> DOCUMENT

A phenomenon of the ecumenical 1960s, she called herself Sœur Sourire -- Sister Smile -- and, accompanying herself on acoustic guitar, ran a lilting little ersatz-folk ditty about St. Dominic into a Top-Ten single and an international hit album. It was a charming song; anyone over the age of twenty-five probably recalls the tune, and perhaps even the mellifluous French lyrics: "Dominique-nique-nique combattit les Albigeois . . ." (Little Dominic fought the Albigensians.)

Do you remember the Albigensians?

They were a medieval Christian sect in the south of France, believers in the Manichaean doctrine. Manichaeism held, among its tenets, that the existence of evil was necessary in order for human beings to recognize good -- and that God therefore must have created evil as well as good. The hierarchy of the Catholic Church determined this complex and Eastern-influenced philosophical position to be heretical. It was decided that the Albigensian heresy had to be eliminated; Dominic was one of numerous individuals charged with that task.

The Albigensian heresy was eliminated by eliminating the Albigensians -- man, woman, and child -- in a prolonged bloodbath of a crusade so virulent that, according to The Encyclopaedia Brittanica, "[t]his implacable war . . . threw the whole of the nobility of the north of France against that of the south, and destroyed the brilliant Provençal civilization." For his role in this solution to that problem, among other accomplishments, Dominic was canonized.

So that song which we all remember with such pleasure celebrates the destruction by genocide of a dualistic conception of the universe. It is a charming song, though, isn't it? Or is it?

I'd suggest that it is not only naive but potentially dangerous to respond to a song on a "purely musical" basis, without attempting to decipher the many messages that may be encoded therein. . . .

> DATA SEGMENT
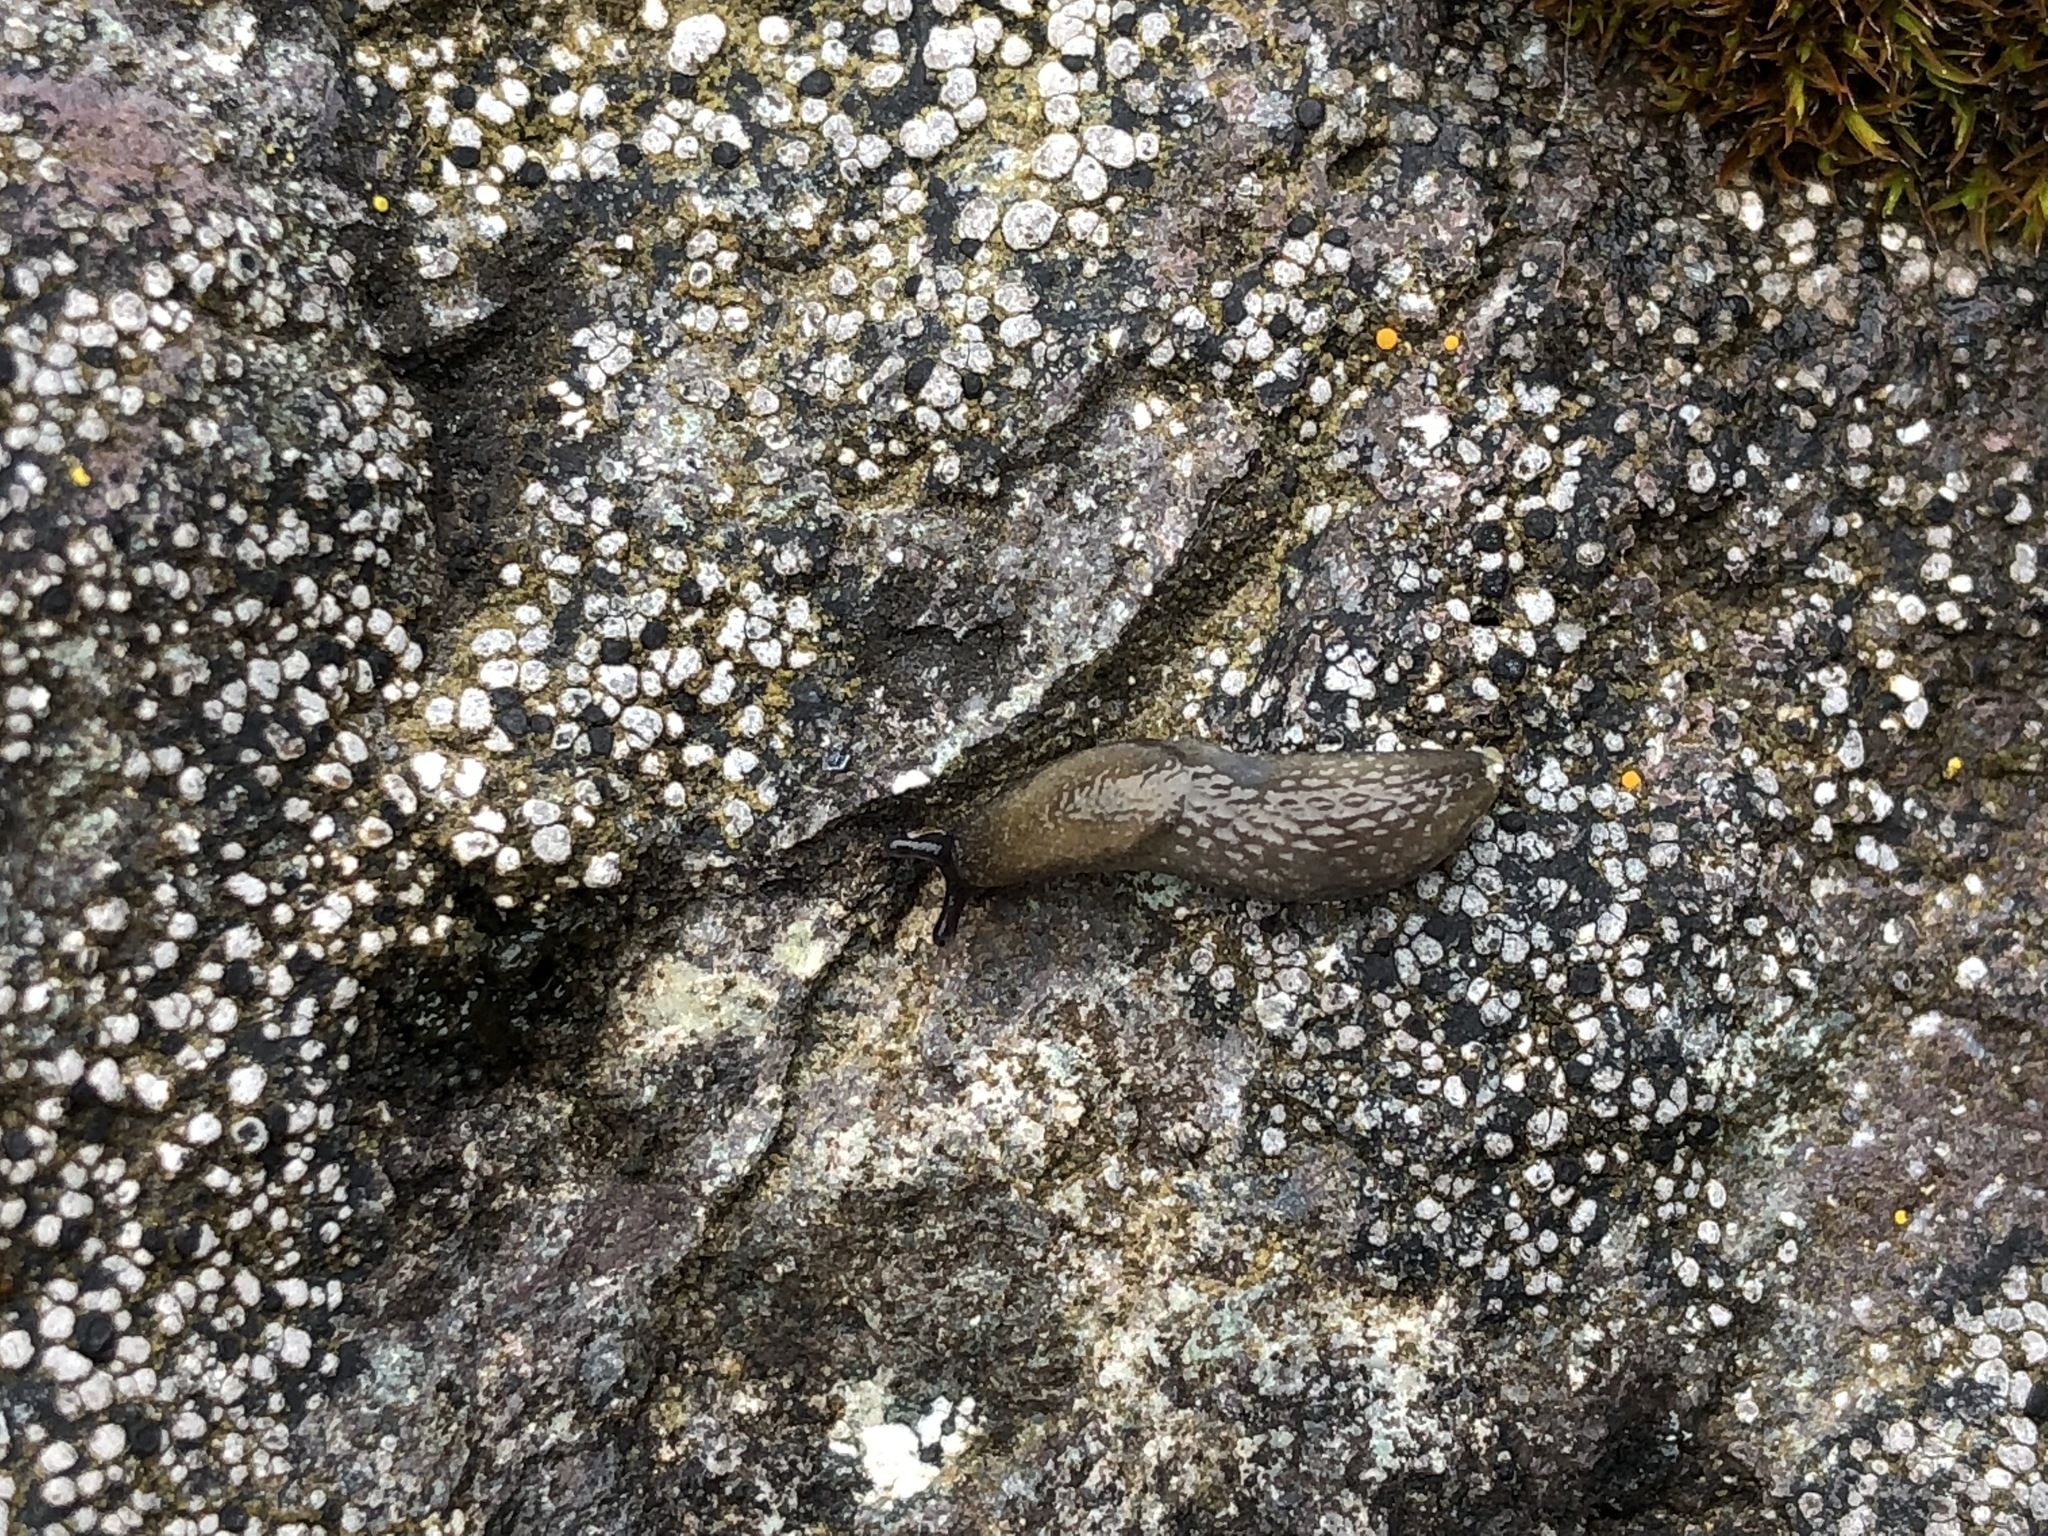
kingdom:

> WRITTEN REQUEST
Copy the stretch of the passage about the Albigensians that opens with "The Albigensian heresy was" and closes with "Dominic was canonized.", substituting "massacre" for "bloodbath". Work only from the passage itself, not from the lines.

> EXERCISE ANSWER
The Albigensian heresy was eliminated by eliminating the Albigensians -- man, woman, and child -- in a prolonged massacre of a crusade so virulent that, according to The Encyclopaedia Brittanica, "[t]his implacable war . . . threw the whole of the nobility of the north of France against that of the south, and destroyed the brilliant Provençal civilization." For his role in this solution to that problem, among other accomplishments, Dominic was canonized.